Use R to create a data set consisting of 100 values from a uniform distribution by entering the command
> data = runif(100, min = 0, max = 100)
A uniform distribution is one in which every value between the minimum and the maximum is equally probable. Examine the data set by creating a histogram, a kernel density plot, a dot chart, and a box plot. Briefly comment on what the plots tell you about the your sample and its parent population.
 Answer

Because we are selecting a random sample of 100 members from a uniform distribution, you will see subtle differences between your plots and the plots shown as part of this answer. Here is a record of my R session and the resulting plots.
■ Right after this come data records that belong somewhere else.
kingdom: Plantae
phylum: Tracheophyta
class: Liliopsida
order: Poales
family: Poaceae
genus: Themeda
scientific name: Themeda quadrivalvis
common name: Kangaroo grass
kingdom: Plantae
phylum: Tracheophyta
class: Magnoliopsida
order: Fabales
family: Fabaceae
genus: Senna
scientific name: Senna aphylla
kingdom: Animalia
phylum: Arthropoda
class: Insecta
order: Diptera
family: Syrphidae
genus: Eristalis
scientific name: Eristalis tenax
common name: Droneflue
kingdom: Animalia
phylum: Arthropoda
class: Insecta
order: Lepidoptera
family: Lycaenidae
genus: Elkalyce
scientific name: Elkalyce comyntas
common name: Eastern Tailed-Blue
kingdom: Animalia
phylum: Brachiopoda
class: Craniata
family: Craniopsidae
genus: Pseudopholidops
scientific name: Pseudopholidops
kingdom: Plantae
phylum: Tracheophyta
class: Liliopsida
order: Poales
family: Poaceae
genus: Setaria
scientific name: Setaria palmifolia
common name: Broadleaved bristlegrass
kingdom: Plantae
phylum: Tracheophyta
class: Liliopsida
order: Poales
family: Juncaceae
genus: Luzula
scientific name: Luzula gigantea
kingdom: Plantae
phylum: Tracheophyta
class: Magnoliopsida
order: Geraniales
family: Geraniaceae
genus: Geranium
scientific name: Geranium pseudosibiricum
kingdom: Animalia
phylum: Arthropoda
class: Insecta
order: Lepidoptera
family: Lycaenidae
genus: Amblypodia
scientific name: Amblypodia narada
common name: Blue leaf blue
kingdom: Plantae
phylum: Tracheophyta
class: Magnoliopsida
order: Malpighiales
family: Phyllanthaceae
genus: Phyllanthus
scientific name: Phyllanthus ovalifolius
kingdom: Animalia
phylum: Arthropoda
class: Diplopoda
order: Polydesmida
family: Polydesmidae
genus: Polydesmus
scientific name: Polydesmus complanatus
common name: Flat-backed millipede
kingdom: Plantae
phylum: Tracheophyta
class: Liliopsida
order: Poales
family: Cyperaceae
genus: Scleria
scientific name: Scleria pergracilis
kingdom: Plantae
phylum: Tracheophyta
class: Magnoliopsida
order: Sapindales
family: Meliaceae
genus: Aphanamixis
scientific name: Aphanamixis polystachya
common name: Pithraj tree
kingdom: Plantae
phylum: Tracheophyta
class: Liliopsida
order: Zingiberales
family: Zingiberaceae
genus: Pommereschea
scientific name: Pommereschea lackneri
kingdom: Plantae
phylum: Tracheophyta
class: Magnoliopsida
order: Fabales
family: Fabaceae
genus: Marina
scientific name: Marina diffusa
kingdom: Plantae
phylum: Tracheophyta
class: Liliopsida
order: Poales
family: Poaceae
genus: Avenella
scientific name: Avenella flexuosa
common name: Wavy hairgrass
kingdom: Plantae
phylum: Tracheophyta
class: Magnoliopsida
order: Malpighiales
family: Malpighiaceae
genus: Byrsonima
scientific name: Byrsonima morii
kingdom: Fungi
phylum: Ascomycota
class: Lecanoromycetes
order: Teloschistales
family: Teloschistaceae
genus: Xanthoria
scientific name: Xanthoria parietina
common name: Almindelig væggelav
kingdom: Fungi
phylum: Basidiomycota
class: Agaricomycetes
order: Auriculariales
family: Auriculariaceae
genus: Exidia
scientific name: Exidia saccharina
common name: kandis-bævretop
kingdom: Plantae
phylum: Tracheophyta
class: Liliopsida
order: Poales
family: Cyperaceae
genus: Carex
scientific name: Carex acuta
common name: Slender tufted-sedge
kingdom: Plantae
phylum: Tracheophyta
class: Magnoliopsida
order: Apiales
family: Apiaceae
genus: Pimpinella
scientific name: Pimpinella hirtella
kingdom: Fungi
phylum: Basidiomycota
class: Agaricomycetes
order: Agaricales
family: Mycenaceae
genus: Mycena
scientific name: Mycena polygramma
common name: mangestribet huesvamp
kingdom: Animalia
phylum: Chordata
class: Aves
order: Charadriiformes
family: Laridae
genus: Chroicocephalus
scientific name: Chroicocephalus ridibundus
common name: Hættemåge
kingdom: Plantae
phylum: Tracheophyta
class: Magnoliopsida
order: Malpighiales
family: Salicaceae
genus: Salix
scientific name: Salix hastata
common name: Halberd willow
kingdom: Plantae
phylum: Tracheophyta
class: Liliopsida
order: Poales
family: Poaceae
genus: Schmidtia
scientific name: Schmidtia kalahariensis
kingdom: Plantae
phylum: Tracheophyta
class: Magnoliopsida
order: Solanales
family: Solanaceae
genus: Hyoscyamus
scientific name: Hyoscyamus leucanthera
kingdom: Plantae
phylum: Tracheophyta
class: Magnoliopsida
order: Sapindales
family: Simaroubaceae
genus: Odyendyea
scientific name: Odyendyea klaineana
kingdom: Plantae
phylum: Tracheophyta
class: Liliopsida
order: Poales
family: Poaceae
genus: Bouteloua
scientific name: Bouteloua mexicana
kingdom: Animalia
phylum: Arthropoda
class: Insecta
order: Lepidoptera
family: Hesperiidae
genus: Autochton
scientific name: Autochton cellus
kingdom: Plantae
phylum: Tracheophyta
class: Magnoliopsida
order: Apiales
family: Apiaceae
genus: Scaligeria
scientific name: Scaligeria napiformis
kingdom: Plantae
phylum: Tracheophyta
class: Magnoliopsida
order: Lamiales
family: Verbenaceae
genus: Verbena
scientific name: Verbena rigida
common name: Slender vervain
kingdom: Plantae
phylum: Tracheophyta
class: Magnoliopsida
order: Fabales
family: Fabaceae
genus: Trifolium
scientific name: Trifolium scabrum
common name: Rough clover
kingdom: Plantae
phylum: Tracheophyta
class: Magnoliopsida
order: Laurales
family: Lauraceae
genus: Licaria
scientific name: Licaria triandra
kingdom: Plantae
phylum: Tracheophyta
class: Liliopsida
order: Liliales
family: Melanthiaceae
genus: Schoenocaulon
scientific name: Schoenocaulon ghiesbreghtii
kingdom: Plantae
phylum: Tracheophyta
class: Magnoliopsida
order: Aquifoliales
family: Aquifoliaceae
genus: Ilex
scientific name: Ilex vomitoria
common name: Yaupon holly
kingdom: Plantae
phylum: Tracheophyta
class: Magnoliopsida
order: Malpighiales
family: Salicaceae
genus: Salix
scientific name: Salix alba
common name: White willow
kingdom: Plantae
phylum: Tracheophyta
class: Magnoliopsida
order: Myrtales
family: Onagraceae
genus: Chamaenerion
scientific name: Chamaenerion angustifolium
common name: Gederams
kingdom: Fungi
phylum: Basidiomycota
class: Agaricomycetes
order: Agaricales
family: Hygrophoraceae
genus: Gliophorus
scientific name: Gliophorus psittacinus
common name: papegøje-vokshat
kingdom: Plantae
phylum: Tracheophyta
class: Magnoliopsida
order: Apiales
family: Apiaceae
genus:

> data = runif(100, min = 0, max = 0)
> data
[1] 18.928795 80.423589 39.399693 23.757624 30.088554
[6] 76.622174 36.487084 62.186771 81.115515 15.726404
[11] 85.765317 53.994179 7.919424 10.125832 93.153308
[16] 38.079322 70.268597 49.879331 73.115203 99.329723
[21] 48.203305 33.093579 73.410984 75.128703 98.682127
[26] 11.433861 53.337359 81.705906 95.444703 96.843476
[31] 68.251721 40.567993 32.761695 74.635385 70.914957
[36] 96.054750 28.448719 88.580214 95.059215 20.316015
[41] 9.828515 44.172774 99.648405 85.593858 82.745774
[46] 54.963426 65.563743 87.820985 17.791443 26.417481
[51] 72.832037 5.518637 58.231329 10.213343 40.581266
[56] 6.584000 81.261052 48.534478 51.830513 17.214508
[61] 31.232099 60.545307 19.197450 60.485374 50.414960
[66] 88.908862 68.939084 92.515781 72.414388 83.195206
[71] 74.783176 10.643619 41.775788 20.464247 14.547841
[76] 89.887518 56.217573 77.606742 26.956787 29.641171
[81] 97.624246 46.406271 15.906540 23.007485 17.715668
[86] 84.652814 29.379712 4.093279 46.213753 57.963604
[91] 91.160366 34.278918 88.352789 93.004412 31.055807
[96] 47.822329 24.052306 95.498610 21.089686 2.629948
> histogram(data, type = “percent”)
> densityplot(data)
> dotchart(data)
> bwplot(data)
The histogram (far left) divides the data into eight bins, each of which contains between 10 and 15 members. As we expect for a uniform distribution, the histogram’s overall pattern suggests that each outcome is equally probable. In interpreting the kernel density plot (second from left), it is important to remember that it treats each data point as if it is from a normally distributed population (even though, in this case, the underlying population is uniform). Although the plot appears to suggest that there are two normally distributed populations, the individual results shown at the bottom of the plot provide further evidence for a uniform distribution. The dot chart (second from right) shows no trend along the yaxis, which indicates that the individual members of this sample were drawn at random from the population. The distribution along the xaxis also shows no pattern, as expected for a uniform distribution, Finally, the box plot (far right) shows no evidence of outliers.